/ 29 August 2023

Pathologist says Meyiwa could have only survived for ‘seconds, minutes’ after he was shot

Senzo Meyiwa Funeral Service Held In Durban
Investigating officer Brigadier Bongani Gininda has denied that he offered R3 million to accused two, Bongani Ntanzi, to implicate the "right people" in the murder of football star Senzo Meyiwa. (Anesh Debiky/Gallo Images/Getty Images)

Dr Johannes Steenkamp, who performed an autopsy on Senzo Meyiwa after the footballer was killed in 2014, told the Pretoria high court on Tuesday that although his death was not instantaneous, he could only have survived for “seconds, minutes, but definitely not hours”.

Steenkamp said he examined Meyiwa’s body on 28 October 2014, two days after he was shot in what the state says was a botched robbery in the Vosloorus home of his girlfriend, Kelly Khumalo.

The five people on trial  — Mthokozisi Maphisa, Muzikawukhulelwa Sibiya, Bongani Ntanzi, Mthobisi Ncube and Fisokuhle Ntuli — have pleaded not guilty to charges of premeditated murder, attempted murder, armed robbery, illegal possession of a firearm and the illegal possession of ammunition.

Steenkamp said the shot to Meyiwa’s chest was a contact one, meaning the gun was touching his body when it was fired. He said the bullet entered Meyiwa’s body from the front and took a downward trajectory, causing internal injuries and bleeding before it exited his back.

“It lacerated the heart resulting in a 3cm x 1cm irregular laceration extending from the anterior wall of the right ventricle, partially lacerating the right coronary artery and extending into the right atrium,” Steenkamp said, adding that bleeding surrounded the tearing, bruising the upper lobe of the right lung.

“It perforated the lower lobe of the right lung leaving a 5cm x 3cm irregular perforating, haemorrhagic, lacerated wound.”

Steenkamp said Meyiwa bled heavily internally. His right chest cavity contained free and clotted blood caused by internal bleeding from the heart and the lungs. 

“The blood, although it is inside the body, is not inside the blood vessels,” he said.

During cross-examination, defence advocate Sipho Ramosepele asked whether Meyiwa could still have been alive 12 minutes after he was shot. 

“After plus-minus 12 minutes of no medical attendance at all on the victim, would he have survived that, would he have suffered?” Ramosepele asked.

Judge Ratha Mokgoatlheng noted that Steenkamp had already addressed this earlier.

“The doctor just testified that it’s not possible that he would have been alive for hours, he said seconds and minutes,” he said.

Ramosepele based his question on the evidence previously given by a Khumalo neighbour, Khaya Ncatshe, who told the court that he and other neighbours went on the hunt for the intruders, including searching the park down the road, and arrived back at the Khumalo house about 12 minutes later, to find Meyiwa gasping for air.

Another defence lawyer, Charles Nxumalo, referred Steenkamp to the plan of the Khumalo house and showed him where a previous witness, Zandile Khumalo, had said that after a gunshot went off, she saw Meyiwa move from the kitchen towards the sitting room where he fell between the couches.
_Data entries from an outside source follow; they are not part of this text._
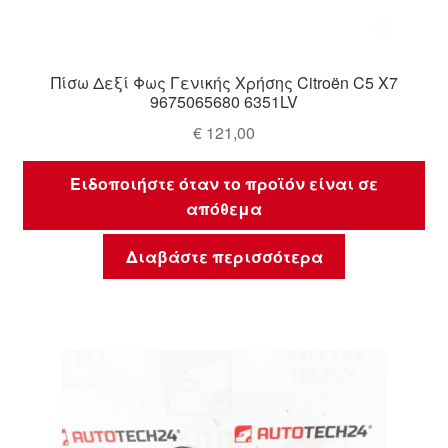
Πίσω Δεξί Φως Γενικής Χρήσης Citroën C5 X7
9675065680 6351LV
€
121,00
Ειδοποιήστε όταν το προϊόν είναι σε
απόθεμα
Διαβάστε περισσότερα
Nxumalo asked whether there would have been blood marks if Meyiwa had moved.

“There would have been dripping of blood, I mean this is an open wound, a normal skin wound,” Steenkamp replied.

Steenkamp confirmed that the photographs did not show a blood trail. “ If he was walking and blood was dripping then yes, there should be blood there.”

Nxumalo brought up the theory of the scene having been tampered with before the police arrived.

Mokgoatlheng interjected, saying the blood could have been soaked up by Meyiwa’s clothes.

“The deceased was not naked. Can you exclude the possibility of blood percolating from the wound. [He] had a T-shirt on. When you look at the photos his T-shirt had blood on it and it also percolated to the pants. That is the background I understand,” the judge said.